In major league baseball, it’s not uncommon to see a team, saddled with a regretful contract, trade an established player for next to nothing, trying to get dead money off its books and onto someone else’s. Addition through subtraction, as it were.
In recent years, it’s not just baseball doing something like that.
This past February, when Amazon announced a series of layoffs, The Atlantic used the occasion to revisit the company’s policy, first announced in 2014, to offer up to $5,000 to unhappy, disengaged warehouse and customer service employees to…get out. Don’t really want to be here anymore? Suit yourself, says Amazon. Here’s a nice chunk of change to speed your departure, and no need to darken our door again.
This policy was instituted several years after Zappos’ (now owned by Amazon) widely publicized similar offer for new hires. A later arrangement, in which Zappos employees had to decide whether to stay on under a new management system, saw a hefty 18 percent of the workforce take the money and run.
Overall, for companies employing this unorthodox method of enhancing employee engagement, the idea seems to be regarded as a counterintuitive but quite shrewd maneuver (such as here, here and here).
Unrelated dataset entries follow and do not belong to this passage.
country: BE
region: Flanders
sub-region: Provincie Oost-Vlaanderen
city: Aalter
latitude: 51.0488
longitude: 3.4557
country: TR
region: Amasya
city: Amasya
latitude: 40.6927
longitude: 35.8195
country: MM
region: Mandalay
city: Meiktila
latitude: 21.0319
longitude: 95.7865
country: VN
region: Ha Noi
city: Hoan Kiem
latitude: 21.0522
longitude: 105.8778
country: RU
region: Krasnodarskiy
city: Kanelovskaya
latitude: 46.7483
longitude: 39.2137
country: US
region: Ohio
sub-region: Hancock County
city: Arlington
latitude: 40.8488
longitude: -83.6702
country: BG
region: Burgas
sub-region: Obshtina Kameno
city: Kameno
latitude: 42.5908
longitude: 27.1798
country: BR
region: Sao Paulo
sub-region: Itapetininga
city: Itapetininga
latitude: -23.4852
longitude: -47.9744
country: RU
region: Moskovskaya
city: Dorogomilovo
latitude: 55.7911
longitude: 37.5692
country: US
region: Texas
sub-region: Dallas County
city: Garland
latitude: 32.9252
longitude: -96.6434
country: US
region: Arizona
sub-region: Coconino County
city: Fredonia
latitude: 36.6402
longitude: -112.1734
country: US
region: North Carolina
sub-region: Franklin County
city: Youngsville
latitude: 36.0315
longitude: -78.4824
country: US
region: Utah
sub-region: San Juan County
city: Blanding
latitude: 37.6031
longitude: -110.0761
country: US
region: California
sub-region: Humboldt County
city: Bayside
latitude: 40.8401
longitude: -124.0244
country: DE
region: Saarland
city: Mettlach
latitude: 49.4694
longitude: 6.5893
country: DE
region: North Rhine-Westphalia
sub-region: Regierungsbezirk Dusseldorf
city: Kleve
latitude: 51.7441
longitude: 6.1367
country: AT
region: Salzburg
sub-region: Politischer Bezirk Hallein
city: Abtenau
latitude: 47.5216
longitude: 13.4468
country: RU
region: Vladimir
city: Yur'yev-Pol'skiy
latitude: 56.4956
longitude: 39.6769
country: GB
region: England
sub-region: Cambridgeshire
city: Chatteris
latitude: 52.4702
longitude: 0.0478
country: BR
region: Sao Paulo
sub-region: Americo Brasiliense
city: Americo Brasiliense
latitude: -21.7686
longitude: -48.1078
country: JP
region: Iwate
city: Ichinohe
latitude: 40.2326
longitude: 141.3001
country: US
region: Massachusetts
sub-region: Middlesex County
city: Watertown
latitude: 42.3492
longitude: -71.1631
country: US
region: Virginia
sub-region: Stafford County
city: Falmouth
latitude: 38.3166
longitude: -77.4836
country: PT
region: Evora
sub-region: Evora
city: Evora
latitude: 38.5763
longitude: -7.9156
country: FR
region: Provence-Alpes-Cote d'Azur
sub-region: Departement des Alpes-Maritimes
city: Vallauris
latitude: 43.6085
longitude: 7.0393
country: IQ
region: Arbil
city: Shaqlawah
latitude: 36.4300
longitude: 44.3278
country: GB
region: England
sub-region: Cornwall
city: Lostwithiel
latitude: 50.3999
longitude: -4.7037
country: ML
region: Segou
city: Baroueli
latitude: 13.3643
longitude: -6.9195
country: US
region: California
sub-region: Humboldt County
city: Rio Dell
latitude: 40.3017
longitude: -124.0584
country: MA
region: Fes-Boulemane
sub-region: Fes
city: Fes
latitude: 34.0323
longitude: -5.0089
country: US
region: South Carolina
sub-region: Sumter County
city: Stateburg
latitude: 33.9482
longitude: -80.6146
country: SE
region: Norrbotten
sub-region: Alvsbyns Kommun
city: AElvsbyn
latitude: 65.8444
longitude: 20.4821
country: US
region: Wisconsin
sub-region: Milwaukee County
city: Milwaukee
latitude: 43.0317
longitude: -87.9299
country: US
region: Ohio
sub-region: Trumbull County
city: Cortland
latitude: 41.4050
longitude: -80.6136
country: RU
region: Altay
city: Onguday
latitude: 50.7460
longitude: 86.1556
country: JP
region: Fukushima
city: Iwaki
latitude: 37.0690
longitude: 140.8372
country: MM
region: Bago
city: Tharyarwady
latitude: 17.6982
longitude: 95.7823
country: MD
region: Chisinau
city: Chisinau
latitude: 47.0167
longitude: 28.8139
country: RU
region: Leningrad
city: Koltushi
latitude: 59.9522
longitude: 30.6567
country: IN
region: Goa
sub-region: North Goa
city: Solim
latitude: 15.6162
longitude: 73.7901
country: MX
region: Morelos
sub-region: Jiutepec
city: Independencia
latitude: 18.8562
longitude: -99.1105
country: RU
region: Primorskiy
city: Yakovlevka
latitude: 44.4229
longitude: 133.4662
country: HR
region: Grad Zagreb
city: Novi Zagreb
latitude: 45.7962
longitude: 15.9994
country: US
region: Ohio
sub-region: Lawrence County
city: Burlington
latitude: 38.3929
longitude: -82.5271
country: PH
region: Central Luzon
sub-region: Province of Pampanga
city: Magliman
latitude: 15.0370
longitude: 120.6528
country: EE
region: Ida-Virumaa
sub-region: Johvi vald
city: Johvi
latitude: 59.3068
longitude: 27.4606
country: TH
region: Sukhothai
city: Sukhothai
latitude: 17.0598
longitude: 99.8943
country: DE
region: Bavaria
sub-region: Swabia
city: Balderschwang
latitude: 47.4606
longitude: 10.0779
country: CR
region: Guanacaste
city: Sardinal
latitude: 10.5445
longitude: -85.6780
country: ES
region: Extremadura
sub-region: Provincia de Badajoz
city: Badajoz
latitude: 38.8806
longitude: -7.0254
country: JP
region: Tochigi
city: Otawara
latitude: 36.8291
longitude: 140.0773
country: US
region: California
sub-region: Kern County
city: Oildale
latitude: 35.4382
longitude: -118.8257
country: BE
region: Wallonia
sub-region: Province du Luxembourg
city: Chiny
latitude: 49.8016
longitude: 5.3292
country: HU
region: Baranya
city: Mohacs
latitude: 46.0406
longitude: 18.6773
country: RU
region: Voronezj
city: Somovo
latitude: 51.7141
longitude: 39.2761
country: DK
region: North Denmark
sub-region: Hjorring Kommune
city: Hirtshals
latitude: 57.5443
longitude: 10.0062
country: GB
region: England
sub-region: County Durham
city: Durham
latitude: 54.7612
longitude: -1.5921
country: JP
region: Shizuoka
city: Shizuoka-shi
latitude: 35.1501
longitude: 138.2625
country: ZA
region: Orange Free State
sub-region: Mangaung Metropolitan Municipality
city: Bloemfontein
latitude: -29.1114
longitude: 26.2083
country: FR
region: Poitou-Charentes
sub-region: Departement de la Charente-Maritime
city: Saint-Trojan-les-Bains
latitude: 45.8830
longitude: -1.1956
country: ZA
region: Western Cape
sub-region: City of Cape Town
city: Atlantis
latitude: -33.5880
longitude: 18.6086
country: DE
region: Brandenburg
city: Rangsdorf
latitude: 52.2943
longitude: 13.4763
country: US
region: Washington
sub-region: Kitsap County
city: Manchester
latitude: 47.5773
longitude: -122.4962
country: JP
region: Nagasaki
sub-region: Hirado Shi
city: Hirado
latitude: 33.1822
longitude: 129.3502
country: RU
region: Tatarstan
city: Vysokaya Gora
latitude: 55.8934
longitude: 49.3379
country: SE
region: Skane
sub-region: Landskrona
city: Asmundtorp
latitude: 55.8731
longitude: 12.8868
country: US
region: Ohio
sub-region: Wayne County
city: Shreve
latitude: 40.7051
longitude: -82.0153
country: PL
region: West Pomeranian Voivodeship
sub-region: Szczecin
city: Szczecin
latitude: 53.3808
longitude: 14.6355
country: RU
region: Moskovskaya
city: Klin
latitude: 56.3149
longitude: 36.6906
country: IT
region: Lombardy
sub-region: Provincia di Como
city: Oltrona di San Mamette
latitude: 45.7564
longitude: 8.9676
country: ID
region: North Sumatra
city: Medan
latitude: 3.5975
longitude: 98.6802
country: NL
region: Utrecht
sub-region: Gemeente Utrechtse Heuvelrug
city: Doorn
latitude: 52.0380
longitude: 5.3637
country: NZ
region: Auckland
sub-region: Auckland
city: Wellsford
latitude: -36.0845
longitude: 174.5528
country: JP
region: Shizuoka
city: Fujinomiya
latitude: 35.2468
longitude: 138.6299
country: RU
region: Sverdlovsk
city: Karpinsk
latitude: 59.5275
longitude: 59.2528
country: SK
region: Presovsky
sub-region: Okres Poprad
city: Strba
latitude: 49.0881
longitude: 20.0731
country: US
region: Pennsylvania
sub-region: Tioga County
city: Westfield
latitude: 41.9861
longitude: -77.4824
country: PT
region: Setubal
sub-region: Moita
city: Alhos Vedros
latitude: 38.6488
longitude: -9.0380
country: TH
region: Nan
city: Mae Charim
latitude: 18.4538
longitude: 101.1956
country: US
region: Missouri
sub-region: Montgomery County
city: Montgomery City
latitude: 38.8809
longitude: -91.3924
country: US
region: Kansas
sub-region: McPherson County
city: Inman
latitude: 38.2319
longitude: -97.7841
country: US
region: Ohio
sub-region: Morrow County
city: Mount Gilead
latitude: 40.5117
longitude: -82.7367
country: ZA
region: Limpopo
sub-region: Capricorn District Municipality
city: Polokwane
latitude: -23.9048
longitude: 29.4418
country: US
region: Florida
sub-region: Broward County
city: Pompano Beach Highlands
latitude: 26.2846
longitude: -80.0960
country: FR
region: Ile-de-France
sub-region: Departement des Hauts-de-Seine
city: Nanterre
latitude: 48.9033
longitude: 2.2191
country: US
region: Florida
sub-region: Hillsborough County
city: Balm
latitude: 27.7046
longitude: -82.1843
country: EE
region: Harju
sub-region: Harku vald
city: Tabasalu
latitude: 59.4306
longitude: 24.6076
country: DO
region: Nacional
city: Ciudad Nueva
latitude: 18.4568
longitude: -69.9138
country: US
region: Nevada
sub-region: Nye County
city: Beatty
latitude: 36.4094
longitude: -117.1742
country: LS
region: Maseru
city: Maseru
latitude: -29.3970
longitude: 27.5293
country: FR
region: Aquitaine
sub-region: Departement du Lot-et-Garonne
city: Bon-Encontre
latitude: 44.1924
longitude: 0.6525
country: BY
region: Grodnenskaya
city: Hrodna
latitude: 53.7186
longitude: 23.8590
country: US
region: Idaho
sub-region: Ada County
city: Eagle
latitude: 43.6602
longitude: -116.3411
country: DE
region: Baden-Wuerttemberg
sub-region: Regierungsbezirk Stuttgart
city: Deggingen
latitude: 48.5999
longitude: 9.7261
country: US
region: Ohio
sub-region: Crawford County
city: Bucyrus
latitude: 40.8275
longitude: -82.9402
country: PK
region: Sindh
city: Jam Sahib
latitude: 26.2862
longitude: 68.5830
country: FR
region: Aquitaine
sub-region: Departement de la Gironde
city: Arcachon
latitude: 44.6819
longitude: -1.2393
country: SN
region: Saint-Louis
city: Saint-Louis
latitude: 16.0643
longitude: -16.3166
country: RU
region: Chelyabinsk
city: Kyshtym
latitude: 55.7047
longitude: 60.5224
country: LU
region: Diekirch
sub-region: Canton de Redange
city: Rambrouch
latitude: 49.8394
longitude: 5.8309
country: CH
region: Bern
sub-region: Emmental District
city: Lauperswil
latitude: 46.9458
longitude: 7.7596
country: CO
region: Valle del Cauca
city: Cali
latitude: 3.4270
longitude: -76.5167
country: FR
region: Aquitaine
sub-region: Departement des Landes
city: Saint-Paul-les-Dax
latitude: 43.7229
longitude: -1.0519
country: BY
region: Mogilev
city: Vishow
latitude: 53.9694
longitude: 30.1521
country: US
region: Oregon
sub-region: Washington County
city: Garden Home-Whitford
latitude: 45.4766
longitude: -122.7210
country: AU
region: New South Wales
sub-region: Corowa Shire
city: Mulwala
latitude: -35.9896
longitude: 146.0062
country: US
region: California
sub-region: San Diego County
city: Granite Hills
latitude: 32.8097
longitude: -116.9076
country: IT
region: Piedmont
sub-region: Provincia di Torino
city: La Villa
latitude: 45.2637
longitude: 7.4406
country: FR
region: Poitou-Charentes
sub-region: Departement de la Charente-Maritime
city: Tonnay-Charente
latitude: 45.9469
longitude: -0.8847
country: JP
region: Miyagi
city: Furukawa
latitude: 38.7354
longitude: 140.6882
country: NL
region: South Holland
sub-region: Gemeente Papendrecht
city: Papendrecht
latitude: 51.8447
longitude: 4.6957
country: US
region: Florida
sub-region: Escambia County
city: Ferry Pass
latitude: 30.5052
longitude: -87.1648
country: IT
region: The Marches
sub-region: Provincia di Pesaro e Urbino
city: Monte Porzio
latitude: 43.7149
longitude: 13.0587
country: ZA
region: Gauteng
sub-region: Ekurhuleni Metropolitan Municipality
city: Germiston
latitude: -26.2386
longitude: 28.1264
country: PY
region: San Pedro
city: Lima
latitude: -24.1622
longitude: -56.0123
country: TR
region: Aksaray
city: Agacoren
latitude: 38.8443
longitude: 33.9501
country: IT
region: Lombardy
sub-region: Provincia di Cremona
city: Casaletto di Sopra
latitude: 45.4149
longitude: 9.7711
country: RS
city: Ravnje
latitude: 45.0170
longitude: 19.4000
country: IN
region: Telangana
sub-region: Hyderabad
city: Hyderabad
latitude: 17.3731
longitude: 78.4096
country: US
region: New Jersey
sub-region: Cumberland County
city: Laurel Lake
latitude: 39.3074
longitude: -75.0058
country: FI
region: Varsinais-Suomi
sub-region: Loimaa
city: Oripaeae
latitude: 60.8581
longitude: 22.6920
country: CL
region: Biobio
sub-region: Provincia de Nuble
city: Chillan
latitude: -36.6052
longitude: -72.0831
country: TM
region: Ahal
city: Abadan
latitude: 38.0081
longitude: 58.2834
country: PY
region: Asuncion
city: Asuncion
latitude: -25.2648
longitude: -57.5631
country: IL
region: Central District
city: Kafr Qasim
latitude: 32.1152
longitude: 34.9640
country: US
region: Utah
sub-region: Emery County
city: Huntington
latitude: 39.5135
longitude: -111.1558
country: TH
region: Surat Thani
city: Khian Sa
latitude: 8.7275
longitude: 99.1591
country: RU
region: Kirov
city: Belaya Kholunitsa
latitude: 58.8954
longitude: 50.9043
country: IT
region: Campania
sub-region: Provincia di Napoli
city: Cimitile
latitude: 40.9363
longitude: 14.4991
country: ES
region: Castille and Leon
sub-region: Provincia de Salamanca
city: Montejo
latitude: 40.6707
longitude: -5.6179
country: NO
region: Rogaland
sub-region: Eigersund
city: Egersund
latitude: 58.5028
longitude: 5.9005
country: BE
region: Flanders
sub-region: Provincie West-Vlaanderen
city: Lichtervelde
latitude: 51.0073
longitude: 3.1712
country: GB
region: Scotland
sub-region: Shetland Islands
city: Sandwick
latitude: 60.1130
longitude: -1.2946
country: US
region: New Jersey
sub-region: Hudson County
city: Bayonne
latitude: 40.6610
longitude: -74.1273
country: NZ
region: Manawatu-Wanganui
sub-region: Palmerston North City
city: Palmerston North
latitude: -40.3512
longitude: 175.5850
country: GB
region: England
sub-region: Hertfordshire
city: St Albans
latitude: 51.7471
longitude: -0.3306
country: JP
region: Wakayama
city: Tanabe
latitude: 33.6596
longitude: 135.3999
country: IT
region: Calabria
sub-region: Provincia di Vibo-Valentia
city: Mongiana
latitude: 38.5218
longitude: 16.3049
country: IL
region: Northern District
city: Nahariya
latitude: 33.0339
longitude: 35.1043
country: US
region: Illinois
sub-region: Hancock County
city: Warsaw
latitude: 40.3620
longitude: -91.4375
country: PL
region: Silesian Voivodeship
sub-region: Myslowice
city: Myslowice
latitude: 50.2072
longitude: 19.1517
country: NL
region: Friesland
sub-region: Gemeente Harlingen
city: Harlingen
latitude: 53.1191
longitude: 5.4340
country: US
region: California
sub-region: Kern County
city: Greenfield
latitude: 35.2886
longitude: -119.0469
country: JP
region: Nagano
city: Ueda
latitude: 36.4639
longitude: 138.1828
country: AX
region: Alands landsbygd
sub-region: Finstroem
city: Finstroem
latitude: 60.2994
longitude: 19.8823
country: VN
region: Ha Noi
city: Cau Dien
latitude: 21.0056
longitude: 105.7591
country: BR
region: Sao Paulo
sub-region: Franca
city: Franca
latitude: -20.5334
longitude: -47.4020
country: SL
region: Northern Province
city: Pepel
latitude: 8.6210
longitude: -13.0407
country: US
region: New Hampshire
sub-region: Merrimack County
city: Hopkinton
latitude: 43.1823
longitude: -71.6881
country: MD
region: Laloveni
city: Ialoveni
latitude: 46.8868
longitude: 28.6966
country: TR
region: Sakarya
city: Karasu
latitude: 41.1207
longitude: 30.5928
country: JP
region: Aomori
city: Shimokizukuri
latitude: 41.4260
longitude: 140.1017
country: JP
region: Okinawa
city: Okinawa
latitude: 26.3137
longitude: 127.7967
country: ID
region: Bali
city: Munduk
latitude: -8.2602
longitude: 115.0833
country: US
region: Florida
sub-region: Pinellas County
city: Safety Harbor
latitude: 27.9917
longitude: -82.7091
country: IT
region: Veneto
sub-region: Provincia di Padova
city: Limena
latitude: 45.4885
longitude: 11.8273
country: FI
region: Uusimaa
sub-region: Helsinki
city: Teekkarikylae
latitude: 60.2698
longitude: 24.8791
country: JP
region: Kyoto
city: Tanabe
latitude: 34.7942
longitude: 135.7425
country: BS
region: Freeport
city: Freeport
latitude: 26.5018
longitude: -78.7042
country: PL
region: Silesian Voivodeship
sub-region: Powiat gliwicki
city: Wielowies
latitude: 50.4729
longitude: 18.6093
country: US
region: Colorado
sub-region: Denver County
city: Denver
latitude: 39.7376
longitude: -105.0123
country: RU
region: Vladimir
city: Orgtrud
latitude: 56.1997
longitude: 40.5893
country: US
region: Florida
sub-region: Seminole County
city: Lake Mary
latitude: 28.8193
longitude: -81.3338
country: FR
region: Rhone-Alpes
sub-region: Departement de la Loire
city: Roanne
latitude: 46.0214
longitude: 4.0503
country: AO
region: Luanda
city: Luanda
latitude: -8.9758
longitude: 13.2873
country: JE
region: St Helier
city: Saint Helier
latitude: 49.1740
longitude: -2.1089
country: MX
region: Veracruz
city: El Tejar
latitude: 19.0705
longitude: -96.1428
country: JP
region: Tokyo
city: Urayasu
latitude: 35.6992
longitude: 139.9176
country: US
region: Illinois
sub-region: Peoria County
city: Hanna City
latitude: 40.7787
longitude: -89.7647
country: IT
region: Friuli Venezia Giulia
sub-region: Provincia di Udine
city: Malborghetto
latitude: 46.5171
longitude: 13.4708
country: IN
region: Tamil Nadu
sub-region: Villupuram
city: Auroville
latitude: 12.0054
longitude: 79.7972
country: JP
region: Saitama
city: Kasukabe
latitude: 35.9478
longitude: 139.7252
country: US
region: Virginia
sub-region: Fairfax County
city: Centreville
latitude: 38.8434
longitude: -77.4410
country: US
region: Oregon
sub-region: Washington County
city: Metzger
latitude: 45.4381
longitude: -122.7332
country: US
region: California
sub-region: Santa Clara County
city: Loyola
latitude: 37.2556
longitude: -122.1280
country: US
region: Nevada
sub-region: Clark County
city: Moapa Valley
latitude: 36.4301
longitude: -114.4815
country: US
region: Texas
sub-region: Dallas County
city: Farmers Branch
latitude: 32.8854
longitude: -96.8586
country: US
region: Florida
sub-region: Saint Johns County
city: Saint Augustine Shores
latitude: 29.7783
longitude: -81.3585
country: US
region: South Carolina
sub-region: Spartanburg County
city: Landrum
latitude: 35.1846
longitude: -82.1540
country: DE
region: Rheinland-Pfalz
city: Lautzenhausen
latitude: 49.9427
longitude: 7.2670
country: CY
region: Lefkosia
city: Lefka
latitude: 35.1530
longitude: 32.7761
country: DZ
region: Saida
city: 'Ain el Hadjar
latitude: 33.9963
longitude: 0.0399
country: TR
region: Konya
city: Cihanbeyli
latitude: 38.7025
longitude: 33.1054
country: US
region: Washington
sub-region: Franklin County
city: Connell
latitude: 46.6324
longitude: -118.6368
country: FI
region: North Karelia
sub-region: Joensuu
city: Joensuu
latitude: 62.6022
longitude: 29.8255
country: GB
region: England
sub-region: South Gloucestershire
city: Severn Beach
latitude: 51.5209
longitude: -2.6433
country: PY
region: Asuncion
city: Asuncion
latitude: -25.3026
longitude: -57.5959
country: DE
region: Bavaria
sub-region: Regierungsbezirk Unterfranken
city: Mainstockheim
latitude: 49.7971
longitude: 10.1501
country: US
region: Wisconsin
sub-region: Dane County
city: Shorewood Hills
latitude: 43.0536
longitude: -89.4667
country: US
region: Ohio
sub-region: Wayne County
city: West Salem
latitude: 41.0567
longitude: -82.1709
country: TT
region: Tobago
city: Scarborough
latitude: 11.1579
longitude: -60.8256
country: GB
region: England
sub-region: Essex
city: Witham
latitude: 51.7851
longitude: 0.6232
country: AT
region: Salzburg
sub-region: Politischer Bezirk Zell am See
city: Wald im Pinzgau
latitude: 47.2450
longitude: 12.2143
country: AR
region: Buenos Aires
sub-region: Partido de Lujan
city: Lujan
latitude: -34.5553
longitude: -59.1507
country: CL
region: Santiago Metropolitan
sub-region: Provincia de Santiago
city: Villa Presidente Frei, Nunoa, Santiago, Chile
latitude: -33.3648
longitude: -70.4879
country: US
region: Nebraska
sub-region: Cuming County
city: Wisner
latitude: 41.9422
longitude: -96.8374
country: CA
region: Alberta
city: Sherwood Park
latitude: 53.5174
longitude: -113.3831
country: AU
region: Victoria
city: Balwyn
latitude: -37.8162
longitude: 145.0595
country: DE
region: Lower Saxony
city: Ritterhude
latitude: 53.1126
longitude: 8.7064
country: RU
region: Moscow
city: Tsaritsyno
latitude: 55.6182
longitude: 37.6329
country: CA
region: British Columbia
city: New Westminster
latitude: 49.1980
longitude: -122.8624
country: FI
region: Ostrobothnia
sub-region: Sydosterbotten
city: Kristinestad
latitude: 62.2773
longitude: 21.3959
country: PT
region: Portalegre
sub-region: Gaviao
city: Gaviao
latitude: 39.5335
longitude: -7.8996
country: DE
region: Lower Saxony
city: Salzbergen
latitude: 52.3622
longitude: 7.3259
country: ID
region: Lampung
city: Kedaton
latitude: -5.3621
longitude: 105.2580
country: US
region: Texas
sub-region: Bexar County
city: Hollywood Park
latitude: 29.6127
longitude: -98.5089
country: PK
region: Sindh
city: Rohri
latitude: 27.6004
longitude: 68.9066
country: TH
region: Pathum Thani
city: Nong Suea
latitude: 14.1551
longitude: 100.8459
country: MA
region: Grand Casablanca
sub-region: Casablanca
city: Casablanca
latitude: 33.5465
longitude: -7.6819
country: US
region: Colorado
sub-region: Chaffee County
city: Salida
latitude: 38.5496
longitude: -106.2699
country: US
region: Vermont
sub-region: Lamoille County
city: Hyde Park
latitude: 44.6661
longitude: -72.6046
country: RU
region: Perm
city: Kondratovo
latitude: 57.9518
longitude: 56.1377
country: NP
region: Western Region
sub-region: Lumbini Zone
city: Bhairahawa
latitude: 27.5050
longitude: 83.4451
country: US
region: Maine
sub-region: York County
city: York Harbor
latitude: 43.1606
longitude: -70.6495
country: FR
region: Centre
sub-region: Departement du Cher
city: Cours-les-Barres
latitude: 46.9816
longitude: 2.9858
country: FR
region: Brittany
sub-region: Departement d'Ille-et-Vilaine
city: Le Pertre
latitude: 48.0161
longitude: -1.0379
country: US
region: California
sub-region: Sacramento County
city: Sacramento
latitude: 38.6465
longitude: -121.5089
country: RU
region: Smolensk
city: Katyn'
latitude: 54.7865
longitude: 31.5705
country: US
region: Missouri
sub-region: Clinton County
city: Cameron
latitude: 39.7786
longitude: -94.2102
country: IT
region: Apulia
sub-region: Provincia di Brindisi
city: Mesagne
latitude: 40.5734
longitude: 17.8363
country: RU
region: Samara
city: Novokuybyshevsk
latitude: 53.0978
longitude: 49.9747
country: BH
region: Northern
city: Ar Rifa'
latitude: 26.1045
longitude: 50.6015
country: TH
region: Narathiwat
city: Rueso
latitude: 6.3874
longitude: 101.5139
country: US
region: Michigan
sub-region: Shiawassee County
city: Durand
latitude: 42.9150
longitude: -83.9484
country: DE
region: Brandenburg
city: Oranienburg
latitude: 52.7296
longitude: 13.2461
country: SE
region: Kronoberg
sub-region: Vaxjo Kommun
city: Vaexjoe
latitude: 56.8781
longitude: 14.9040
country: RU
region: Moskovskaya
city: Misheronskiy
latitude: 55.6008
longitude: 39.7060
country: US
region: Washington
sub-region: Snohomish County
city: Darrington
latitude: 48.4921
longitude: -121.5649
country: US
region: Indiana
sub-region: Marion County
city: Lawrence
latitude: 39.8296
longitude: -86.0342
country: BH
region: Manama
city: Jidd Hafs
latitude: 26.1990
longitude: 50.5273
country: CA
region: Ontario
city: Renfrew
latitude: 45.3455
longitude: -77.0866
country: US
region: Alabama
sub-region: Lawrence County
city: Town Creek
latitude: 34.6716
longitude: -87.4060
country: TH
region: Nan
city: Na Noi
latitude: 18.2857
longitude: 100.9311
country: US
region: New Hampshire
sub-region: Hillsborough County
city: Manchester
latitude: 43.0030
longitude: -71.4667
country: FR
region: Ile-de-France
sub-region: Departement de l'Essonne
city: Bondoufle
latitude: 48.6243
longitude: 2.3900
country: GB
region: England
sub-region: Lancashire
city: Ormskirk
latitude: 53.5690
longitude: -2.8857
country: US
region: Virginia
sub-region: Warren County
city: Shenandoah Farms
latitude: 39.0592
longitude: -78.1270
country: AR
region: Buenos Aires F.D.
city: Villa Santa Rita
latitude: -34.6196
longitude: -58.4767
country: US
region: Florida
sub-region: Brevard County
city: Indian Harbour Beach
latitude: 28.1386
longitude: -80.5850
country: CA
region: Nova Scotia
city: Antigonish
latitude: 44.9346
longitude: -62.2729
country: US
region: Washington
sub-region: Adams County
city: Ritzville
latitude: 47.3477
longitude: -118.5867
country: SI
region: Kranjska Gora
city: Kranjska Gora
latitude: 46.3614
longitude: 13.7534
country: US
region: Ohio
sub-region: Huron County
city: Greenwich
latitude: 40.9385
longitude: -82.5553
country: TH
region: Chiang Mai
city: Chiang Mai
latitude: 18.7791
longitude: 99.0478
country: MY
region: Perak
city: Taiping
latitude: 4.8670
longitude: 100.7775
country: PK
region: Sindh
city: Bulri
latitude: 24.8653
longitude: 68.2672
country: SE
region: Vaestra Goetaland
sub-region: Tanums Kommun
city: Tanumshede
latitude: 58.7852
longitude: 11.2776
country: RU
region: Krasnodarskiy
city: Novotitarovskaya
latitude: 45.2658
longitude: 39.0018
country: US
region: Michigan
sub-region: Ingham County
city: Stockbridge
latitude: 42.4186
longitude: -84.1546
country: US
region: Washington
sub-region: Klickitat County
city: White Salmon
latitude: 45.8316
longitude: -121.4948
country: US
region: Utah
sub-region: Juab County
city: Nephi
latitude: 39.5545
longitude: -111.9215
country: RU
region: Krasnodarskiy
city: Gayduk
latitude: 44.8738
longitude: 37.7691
At least on the face of it, there do seem to be plausibly good effects:
- Corrects misguided hires sooner, rather than later
- Limits the cancerous effects of dissatisfied, unproductive morale-killers
- Recommits employees who stay, since they’ll feel an obligation to double down after passing on the money
- Demonstrates the company is serious about maintaining its culture (although in Amazon’s notorious case, it’s not clear why anyone would want to)
Well…not sure about all that.
Seems to us like this is some special pleading, telling only one side of the story. Seems that such a policy—even if comparatively few employees ever take them up on it—raises more questions than it answers. For starters:
- Doesn’t this qualify as “too clever by half”?
- Whose fault is it the employees are unhappy or disengaged?
- Given the painful costs of turnover, why go out of your way to add to them?
- Are you sure only truly disengaged employees will leave?
- Why pay them to do what they’ll inevitably do for free anyway?
- Wouldn’t this money be better spent giving employees reasons to stay?
And maybe the most reflexive one: You can’t think of any better options than this? (Bribing might be one; you decide.)
Say it’s time to paint the exterior of your two-story house, which happens to feature more than its share of windows. Unless you’re a professional painter, coating hundreds of those little sashes will be tough, intricate work, and who has time for all that? What the heck: Maybe just slap the paint right on there, and then come back tomorrow with a razor blade and easily scrape it off the glass.
When you think about it, that’s actually a pretty clever idea. If you don’t know how to paint windows.
So, call us old-fashioned, but wouldn’t it be wiser to work towards having fewer disengaged employees in the first place? To create a workplace where the thought of paying people to leave would never occur to anyone? To at least attempt re-engaging those who have lost the spark?
As a company committed to making the world a better place to work, naturally we have a few ideas on that. Our first recommendation would be making a stronger point of hiring engaged, committed employees to begin with, and then surrounding them with an environment they’ll never want to leave.
Paying people to self-select will bring articles in the business press about your progressive ideas, but it may say more about your culture than you really intend. If you were a restauranteur confronted with a patron not all that excited about their meal, would you offer them $100 to go away and never come back?
Of course not. Are your employees not at least as important to you as your customers?